“Querela” Le Pen (II): causo de família, por Daniel Afonso da Silva

“Querela” Le Pen (II): causo de família, por Daniel Afonso da Silva

Nanterre, 4 de maio de 2015.

O birô executivo do Front National se reuniu para decidir o destino de seu fundador e presidente de honra, Jean-Marie Le Pen. Após longas perorações ficou decidida a sua suspensão do partido. Doravante ele deixa de ter direito de falar em nome do Front National. Uma assembleia geral extraordinária será convocada para que os afiliados deliberem sobre a preservação ou não de seu título de presidente de honra.

A reação de Jean-Marie Le Pen, pai da presidente do partido, foi franca e direta : “Il ne sert à rien de parler au nom du Front national, je parle au non de Jean-Marie Le Pen, c’est une référence pour un certain nombre de gens.” Na sequência da catilinária ele afirmaria: “J’ai honte que la presidente du Front national porte mon nom. J’aimerais qu’elle le perde le plus rapidement possible.”

O duelo pai-filha ganhou, assim, novo contorno.

O rompimento parece sem volta.

Eles não se falam desde os incidentes de inícios do último abril, quando Marine Le Pen repreendeu as assertivas de seu pai publicadas no Rivarol – na ocasião Jean-Marie Le Pen reiterara a esse periódico de extrema-direita que o marechal Pétain, em sua visão, não teria traído a França ao capitular aos nazistas em 1940.  

No evento do Front National para 1º de maio, na última sexta-feira, em Paris, pai e filha foram indiferentes um ao outro. Jean-Marie Le Pen acedeu, sem ser convidado, ao palanque montado no bairro Ópera, instantes antes de sua filha discursar. Cumprimentou os militantes e se foi sem aguardar o pronunciamento oficial de Marine Le Pen.

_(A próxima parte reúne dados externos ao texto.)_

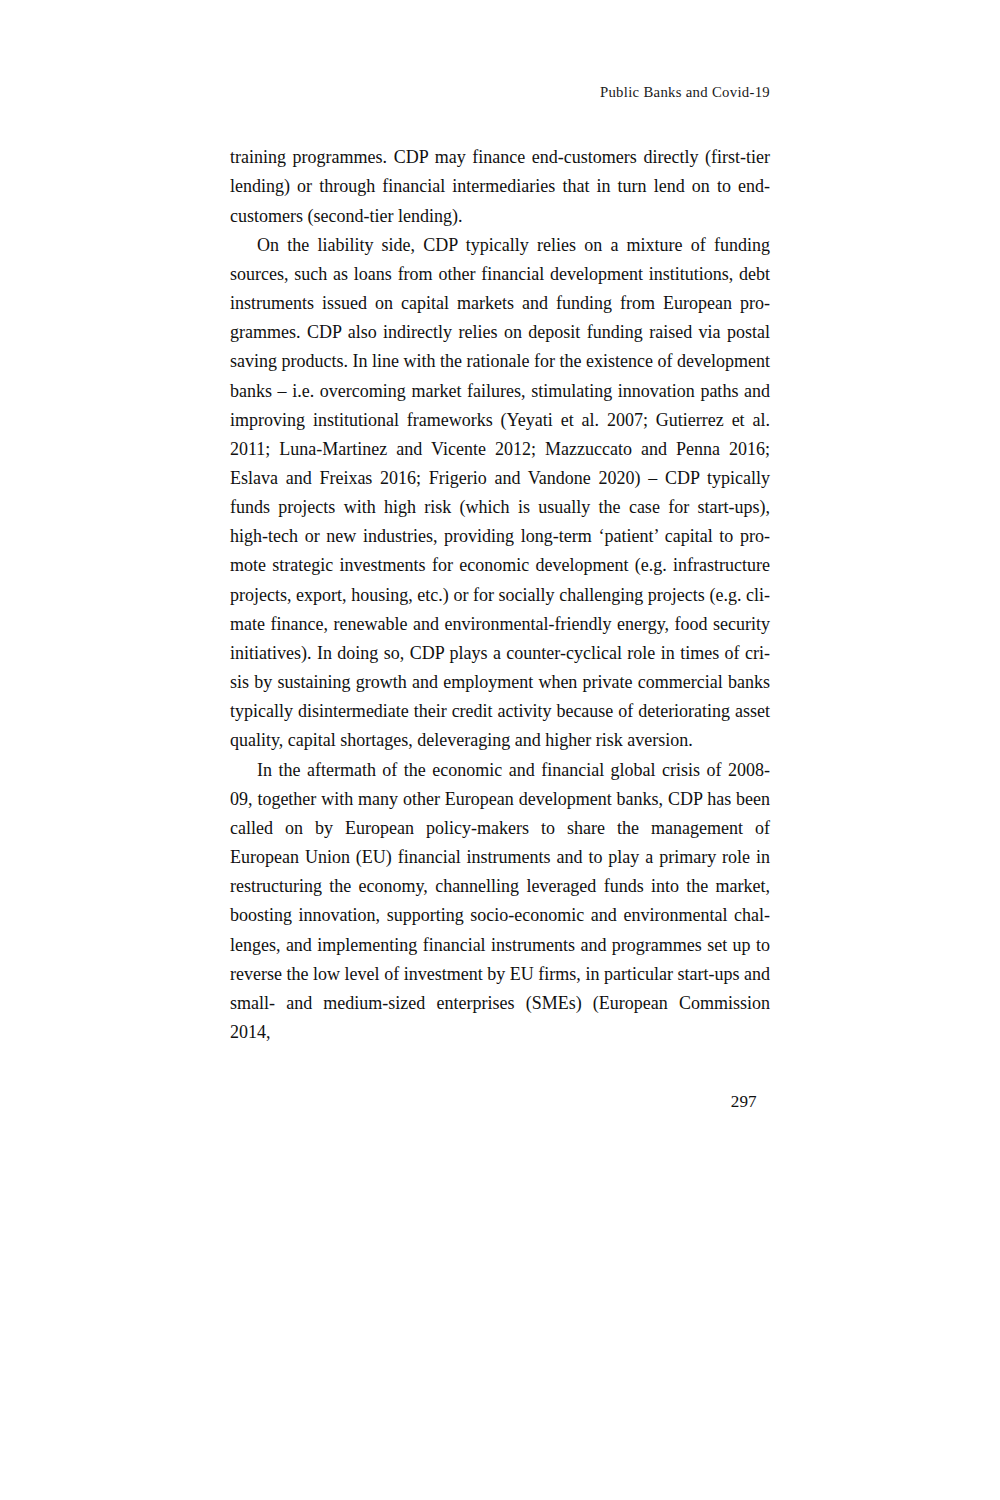Public Banks and Covid-19
training programmes. CDP may finance end-customers directly (first-tier lending) or through financial intermediaries that in turn lend on to end-customers (second-tier lending).
On the liability side, CDP typically relies on a mixture of funding sources, such as loans from other financial development institutions, debt instruments issued on capital markets and funding from European programmes. CDP also indirectly relies on deposit funding raised via postal saving products. In line with the rationale for the existence of development banks – i.e. overcoming market failures, stimulating innovation paths and improving institutional frameworks (Yeyati et al. 2007; Gutierrez et al. 2011; Luna-Martinez and Vicente 2012; Mazzuccato and Penna 2016; Eslava and Freixas 2016; Frigerio and Vandone 2020) – CDP typically funds projects with high risk (which is usually the case for start-ups), high-tech or new industries, providing long-term ‘patient’ capital to promote strategic investments for economic development (e.g. infrastructure projects, export, housing, etc.) or for socially challenging projects (e.g. climate finance, renewable and environmental-friendly energy, food security initiatives). In doing so, CDP plays a counter-cyclical role in times of crisis by sustaining growth and employment when private commercial banks typically disintermediate their credit activity because of deteriorating asset quality, capital shortages, deleveraging and higher risk aversion.
In the aftermath of the economic and financial global crisis of 2008-09, together with many other European development banks, CDP has been called on by European policy-makers to share the management of European Union (EU) financial instruments and to play a primary role in restructuring the economy, channelling leveraged funds into the market, boosting innovation, supporting socio-economic and environmental challenges, and implementing financial instruments and programmes set up to reverse the low level of investment by EU firms, in particular start-ups and small- and medium-sized enterprises (SMEs) (European Commission 2014,
297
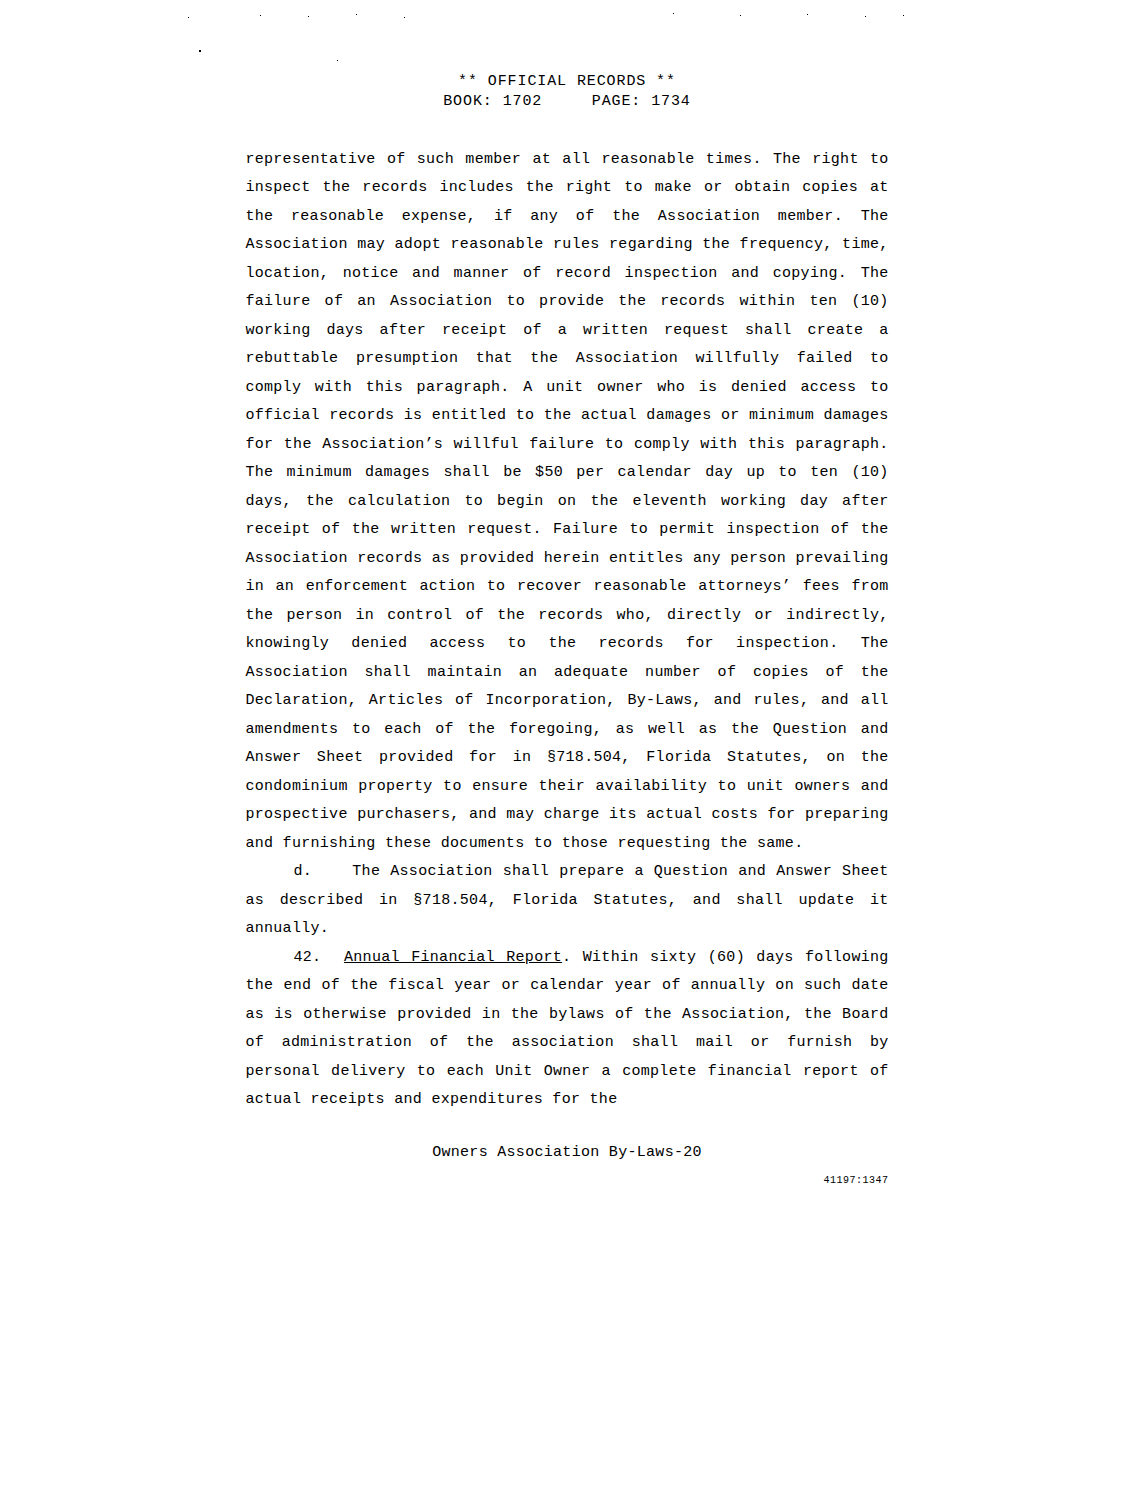** OFFICIAL RECORDS **BOOK: 1702 PAGE: 1734
representative of such member at all reasonable times. The right to inspect the records includes the right to make or obtain copies at the reasonable expense, if any of the Association member. The Association may adopt reasonable rules regarding the frequency, time, location, notice and manner of record inspection and copying. The failure of an Association to provide the records within ten (10) working days after receipt of a written request shall create a rebuttable presumption that the Association willfully failed to comply with this paragraph. A unit owner who is denied access to official records is entitled to the actual damages or minimum damages for the Association’s willful failure to comply with this paragraph. The minimum damages shall be $50 per calendar day up to ten (10) days, the calculation to begin on the eleventh working day after receipt of the written request. Failure to permit inspection of the Association records as provided herein entitles any person prevailing in an enforcement action to recover reasonable attorneys’ fees from the person in control of the records who, directly or indirectly, knowingly denied access to the records for inspection. The Association shall maintain an adequate number of copies of the Declaration, Articles of Incorporation, By-Laws, and rules, and all amendments to each of the foregoing, as well as the Question and Answer Sheet provided for in §718.504, Florida Statutes, on the condominium property to ensure their availability to unit owners and prospective purchasers, and may charge its actual costs for preparing and furnishing these documents to those requesting the same.
d. The Association shall prepare a Question and Answer Sheet as described in §718.504, Florida Statutes, and shall update it annually.
42. Annual Financial Report. Within sixty (60) days following the end of the fiscal year or calendar year of annually on such date as is otherwise provided in the bylaws of the Association, the Board of administration of the association shall mail or furnish by personal delivery to each Unit Owner a complete financial report of actual receipts and expenditures for the
Owners Association By-Laws-20
41197:1347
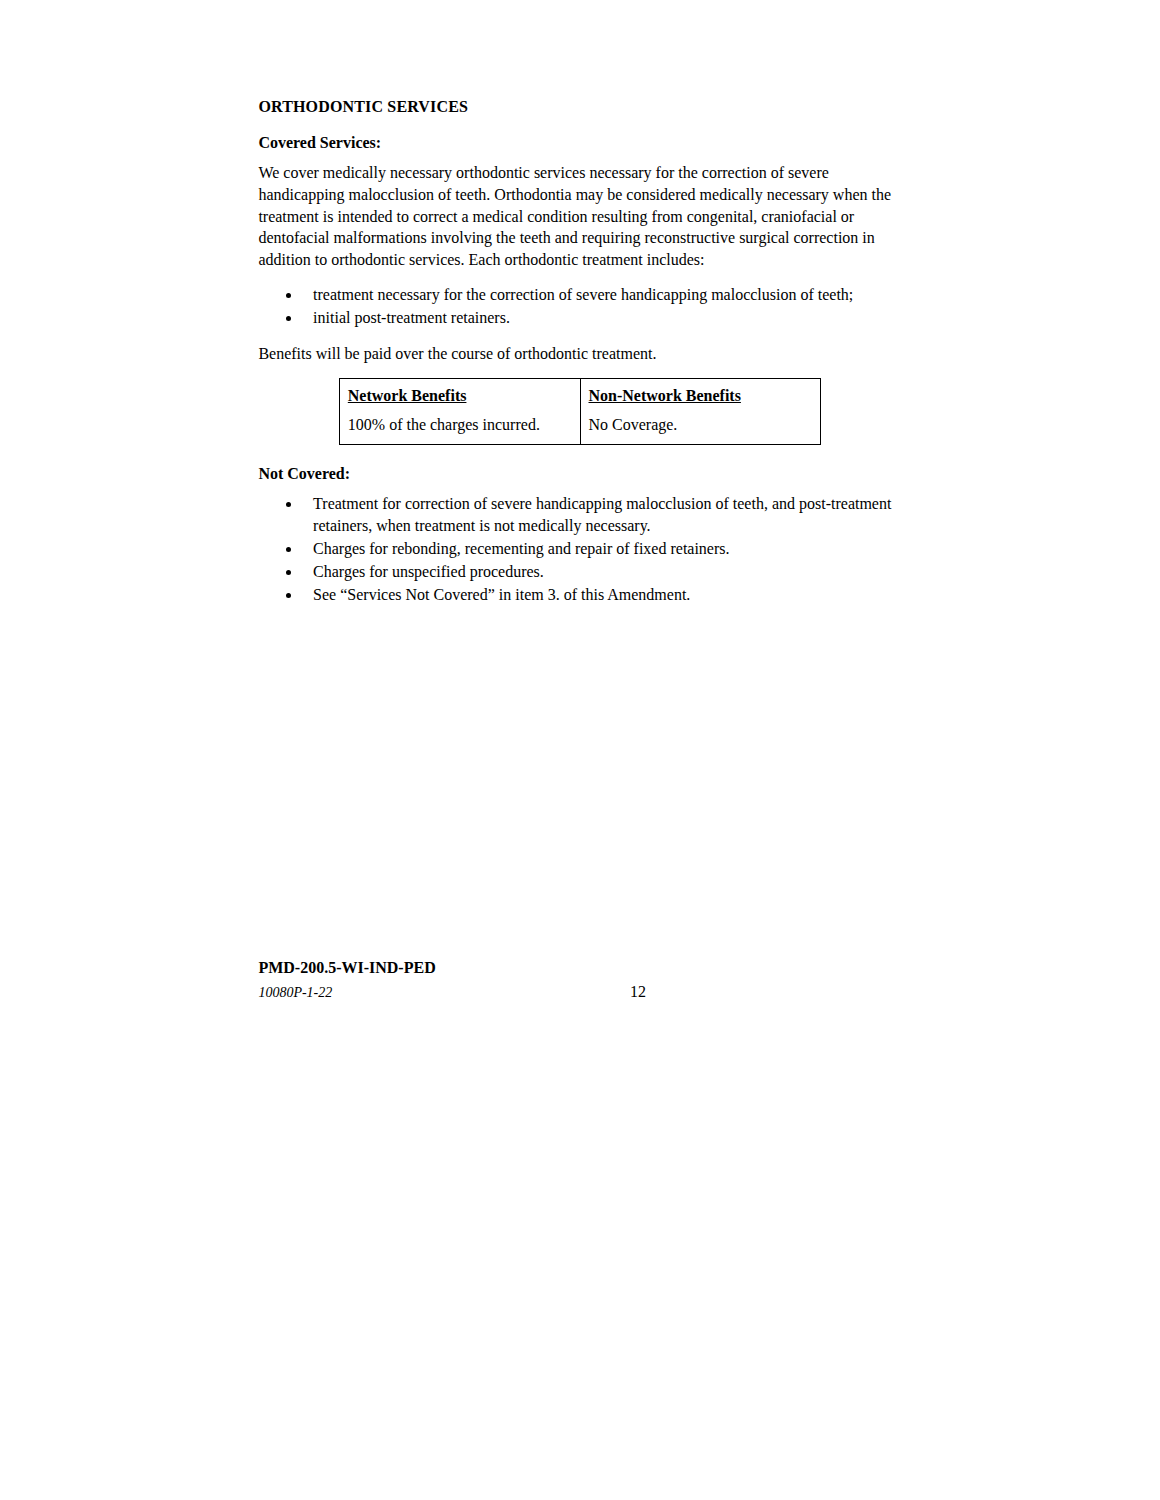ORTHODONTIC SERVICES
Covered Services:
We cover medically necessary orthodontic services necessary for the correction of severe handicapping malocclusion of teeth. Orthodontia may be considered medically necessary when the treatment is intended to correct a medical condition resulting from congenital, craniofacial or dentofacial malformations involving the teeth and requiring reconstructive surgical correction in addition to orthodontic services. Each orthodontic treatment includes:
treatment necessary for the correction of severe handicapping malocclusion of teeth;
initial post-treatment retainers.
Benefits will be paid over the course of orthodontic treatment.
| Network Benefits 100% of the charges incurred. | Non-Network Benefits No Coverage. |
Not Covered:
Treatment for correction of severe handicapping malocclusion of teeth, and post-treatment retainers, when treatment is not medically necessary.
Charges for rebonding, recementing and repair of fixed retainers.
Charges for unspecified procedures.
See “Services Not Covered” in item 3. of this Amendment.
PMD-200.5-WI-IND-PED
10080P-1-22 12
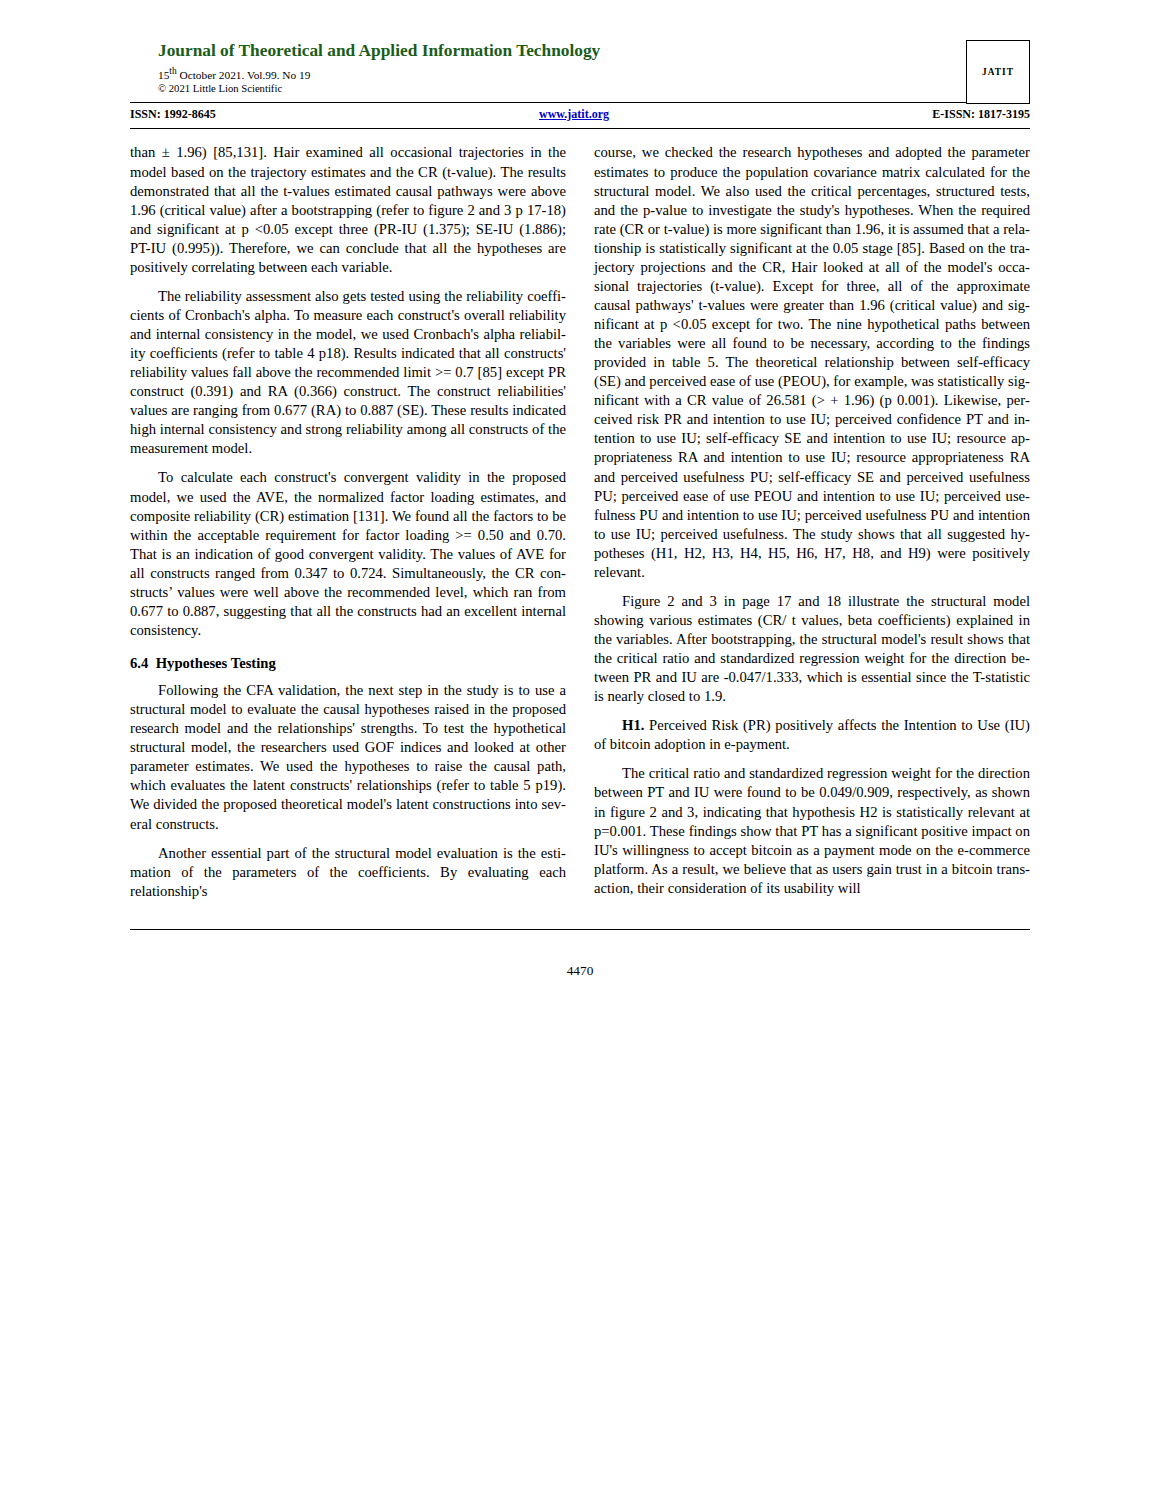JATIT
Journal of Theoretical and Applied Information Technology
15th October 2021. Vol.99. No 19
© 2021 Little Lion Scientific
ISSN: 1992-8645
www.jatit.org
E-ISSN: 1817-3195
than ± 1.96) [85,131]. Hair examined all occasional trajectories in the model based on the trajectory estimates and the CR (t-value). The results demonstrated that all the t-values estimated causal pathways were above 1.96 (critical value) after a bootstrapping (refer to figure 2 and 3 p 17-18) and significant at p <0.05 except three (PR-IU (1.375); SE-IU (1.886); PT-IU (0.995)). Therefore, we can conclude that all the hypotheses are positively correlating between each variable.
The reliability assessment also gets tested using the reliability coefficients of Cronbach's alpha. To measure each construct's overall reliability and internal consistency in the model, we used Cronbach's alpha reliability coefficients (refer to table 4 p18). Results indicated that all constructs' reliability values fall above the recommended limit >= 0.7 [85] except PR construct (0.391) and RA (0.366) construct. The construct reliabilities' values are ranging from 0.677 (RA) to 0.887 (SE). These results indicated high internal consistency and strong reliability among all constructs of the measurement model.
To calculate each construct's convergent validity in the proposed model, we used the AVE, the normalized factor loading estimates, and composite reliability (CR) estimation [131]. We found all the factors to be within the acceptable requirement for factor loading >= 0.50 and 0.70. That is an indication of good convergent validity. The values of AVE for all constructs ranged from 0.347 to 0.724. Simultaneously, the CR constructs’ values were well above the recommended level, which ran from 0.677 to 0.887, suggesting that all the constructs had an excellent internal consistency.
6.4 Hypotheses Testing
Following the CFA validation, the next step in the study is to use a structural model to evaluate the causal hypotheses raised in the proposed research model and the relationships' strengths. To test the hypothetical structural model, the researchers used GOF indices and looked at other parameter estimates. We used the hypotheses to raise the causal path, which evaluates the latent constructs' relationships (refer to table 5 p19). We divided the proposed theoretical model's latent constructions into several constructs.
Another essential part of the structural model evaluation is the estimation of the parameters of the coefficients. By evaluating each relationship's
course, we checked the research hypotheses and adopted the parameter estimates to produce the population covariance matrix calculated for the structural model. We also used the critical percentages, structured tests, and the p-value to investigate the study's hypotheses. When the required rate (CR or t-value) is more significant than 1.96, it is assumed that a relationship is statistically significant at the 0.05 stage [85]. Based on the trajectory projections and the CR, Hair looked at all of the model's occasional trajectories (t-value). Except for three, all of the approximate causal pathways' t-values were greater than 1.96 (critical value) and significant at p <0.05 except for two. The nine hypothetical paths between the variables were all found to be necessary, according to the findings provided in table 5. The theoretical relationship between self-efficacy (SE) and perceived ease of use (PEOU), for example, was statistically significant with a CR value of 26.581 (> + 1.96) (p 0.001). Likewise, perceived risk PR and intention to use IU; perceived confidence PT and intention to use IU; self-efficacy SE and intention to use IU; resource appropriateness RA and intention to use IU; resource appropriateness RA and perceived usefulness PU; self-efficacy SE and perceived usefulness PU; perceived ease of use PEOU and intention to use IU; perceived usefulness PU and intention to use IU; perceived usefulness PU and intention to use IU; perceived usefulness. The study shows that all suggested hypotheses (H1, H2, H3, H4, H5, H6, H7, H8, and H9) were positively relevant.
Figure 2 and 3 in page 17 and 18 illustrate the structural model showing various estimates (CR/ t values, beta coefficients) explained in the variables. After bootstrapping, the structural model's result shows that the critical ratio and standardized regression weight for the direction between PR and IU are -0.047/1.333, which is essential since the T-statistic is nearly closed to 1.9.
H1. Perceived Risk (PR) positively affects the Intention to Use (IU) of bitcoin adoption in e-payment.
The critical ratio and standardized regression weight for the direction between PT and IU were found to be 0.049/0.909, respectively, as shown in figure 2 and 3, indicating that hypothesis H2 is statistically relevant at p=0.001. These findings show that PT has a significant positive impact on IU's willingness to accept bitcoin as a payment mode on the e-commerce platform. As a result, we believe that as users gain trust in a bitcoin transaction, their consideration of its usability will
4470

A manifestação das garotas do femen – que protestaram desnudas desde a varanda de um hotel – participou o interesse da impressa durante todo o fim de semana. As moças em protesto foram brutalmente caladas pelos guardas do Front National. Esse incidente reduziu a curiosidade sobre o birô executivo que decidiria a sorte de Jean-Marie Le Pen na segunda-feira, 4/5.

Marine Le Pen não retirou nenhuma de suas reprimendas ao pai. Reafirmou a necessidade de lhe conferir uma punição disciplinar por suas manifestações – muitas delas racistas – inadequadas a um responsável político.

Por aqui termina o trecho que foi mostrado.